Two things: slice against the grain and don’t overcook. Skirt and flank steak have long muscle fibers that are tough when cut parallel to them. Perpendicular cuts shorten those fibers and give you tender strips. Medium-rare to medium is the right doneness — well-done skirt steak is difficult to chew regardless of how you slice it.

What’s the difference between steak fajitas and carne asada on a Blackstone?

Similar technique and marinade, but different build. Carne asada is typically served in tacos with diced onion, cilantro, and salsa — minimal toppings, street-taco style. Steak fajitas come with caramelized peppers and onions cooked alongside the steak, and are served with a fuller range of toppings (guacamole, sour cream, cheese). The steak cut and marinade are nearly identical.

Can you make steak fajitas ahead of time on a Blackstone?
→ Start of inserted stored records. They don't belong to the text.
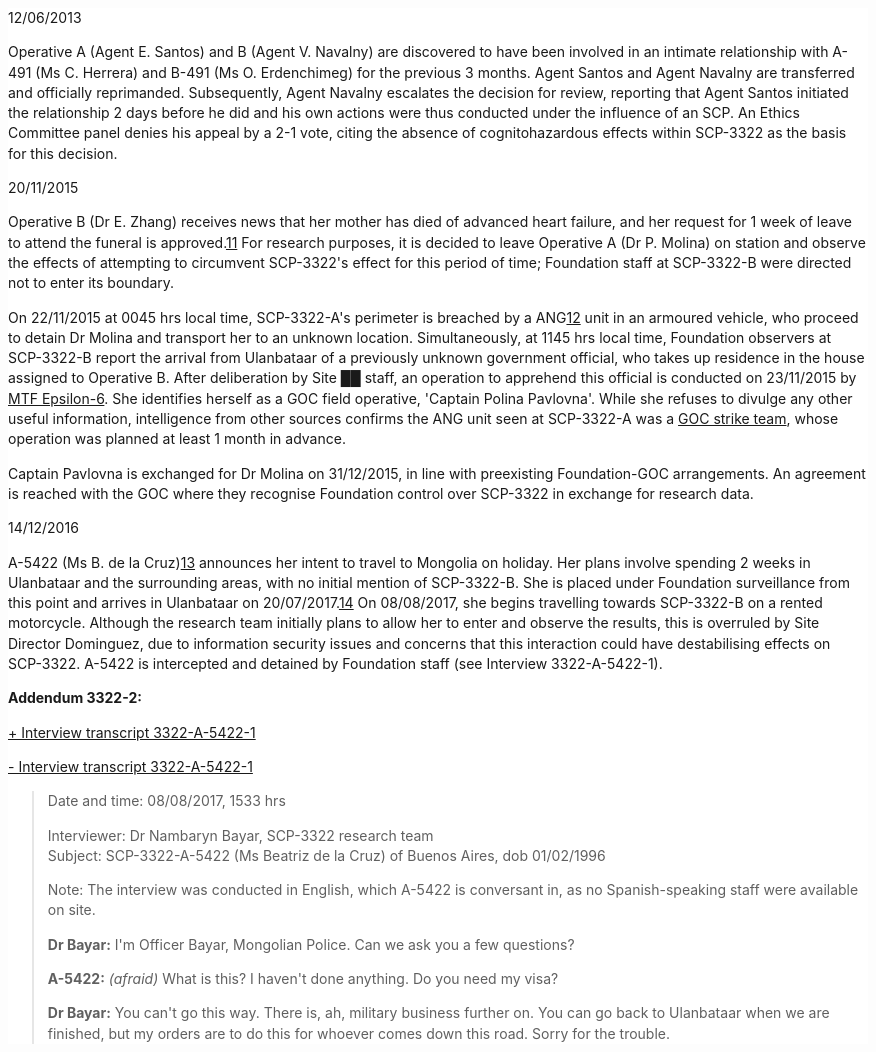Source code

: 
12/06/2013

  
Operative A (Agent E. Santos) and B (Agent V. Navalny) are discovered to have been involved in an intimate relationship with A-491 (Ms C. Herrera) and B-491 (Ms O. Erdenchimeg) for the previous 3 months. Agent Santos and Agent Navalny are transferred and officially reprimanded. Subsequently, Agent Navalny escalates the decision for review, reporting that Agent Santos initiated the relationship 2 days before he did and his own actions were thus conducted under the influence of an SCP. An Ethics Committee panel denies his appeal by a 2-1 vote, citing the absence of cognitohazardous effects within SCP-3322 as the basis for this decision.  
  

20/11/2015

  
Operative B (Dr E. Zhang) receives news that her mother has died of advanced heart failure, and her request for 1 week of leave to attend the funeral is approved.[11](javascript:;) For research purposes, it is decided to leave Operative A (Dr P. Molina) on station and observe the effects of attempting to circumvent SCP-3322's effect for this period of time; Foundation staff at SCP-3322-B were directed not to enter its boundary.  
  
On 22/11/2015 at 0045 hrs local time, SCP-3322-A's perimeter is breached by a ANG[12](javascript:;) unit in an armoured vehicle, who proceed to detain Dr Molina and transport her to an unknown location. Simultaneously, at 1145 hrs local time, Foundation observers at SCP-3322-B report the arrival from Ulanbataar of a previously unknown government official, who takes up residence in the house assigned to Operative B. After deliberation by Site ██ staff, an operation to apprehend this official is conducted on 23/11/2015 by [MTF Epsilon-6](/task-forces#epsilon-6). She identifies herself as a GOC field operative, 'Captain Polina Pavlovna'. While she refuses to divulge any other useful information, intelligence from other sources confirms the ANG unit seen at SCP-3322-A was a [GOC strike team](/goc-hub-page), whose operation was planned at least 1 month in advance.  
  
Captain Pavlovna is exchanged for Dr Molina on 31/12/2015, in line with preexisting Foundation-GOC arrangements. An agreement is reached with the GOC where they recognise Foundation control over SCP-3322 in exchange for research data.  
  

14/12/2016

  
A-5422 (Ms B. de la Cruz)[13](javascript:;) announces her intent to travel to Mongolia on holiday. Her plans involve spending 2 weeks in Ulanbataar and the surrounding areas, with no initial mention of SCP-3322-B. She is placed under Foundation surveillance from this point and arrives in Ulanbataar on 20/07/2017.[14](javascript:;) On 08/08/2017, she begins travelling towards SCP-3322-B on a rented motorcycle. Although the research team initially plans to allow her to enter and observe the results, this is overruled by Site Director Dominguez, due to information security issues and concerns that this interaction could have destabilising effects on SCP-3322. A-5422 is intercepted and detained by Foundation staff (see Interview 3322-A-5422-1).  
  

**Addendum 3322-2:**

[+ Interview transcript 3322-A-5422-1](javascript:;)

[\- Interview transcript 3322-A-5422-1](javascript:;)

> Date and time: 08/08/2017, 1533 hrs
> 
> Interviewer: Dr Nambaryn Bayar, SCP-3322 research team  
> Subject: SCP-3322-A-5422 (Ms Beatriz de la Cruz) of Buenos Aires, dob 01/02/1996
> 
> Note: The interview was conducted in English, which A-5422 is conversant in, as no Spanish-speaking staff were available on site.
> 
> **Dr Bayar:** I'm Officer Bayar, Mongolian Police. Can we ask you a few questions?
> 
> **A-5422:** _(afraid)_ What is this? I haven't done anything. Do you need my visa?
> 
> **Dr Bayar:** You can't go this way. There is, ah, military business further on. You can go back to Ulanbataar when we are finished, but my orders are to do this for whoever comes down this road. Sorry for the trouble.
>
The vegetables reheat well — make them up to a day ahead and warm on the griddle before serving. The steak is best cooked fresh; reheated steak fajitas lose the crust and tend to overcook past medium. If prepping ahead, marinate the steak up to 6 hours in advance and cook to order.

What temperature do you cook steak fajitas on a Blackstone griddle?

Cook steak fajitas at 450-500 degrees F (high heat) on a Blackstone griddle. Thin-sliced skirt or flank steak needs very high heat to sear in 1-2 minutes per side. High heat also chars the peppers and onions in the same cook. Rest the steak 5 minutes before slicing against the grain.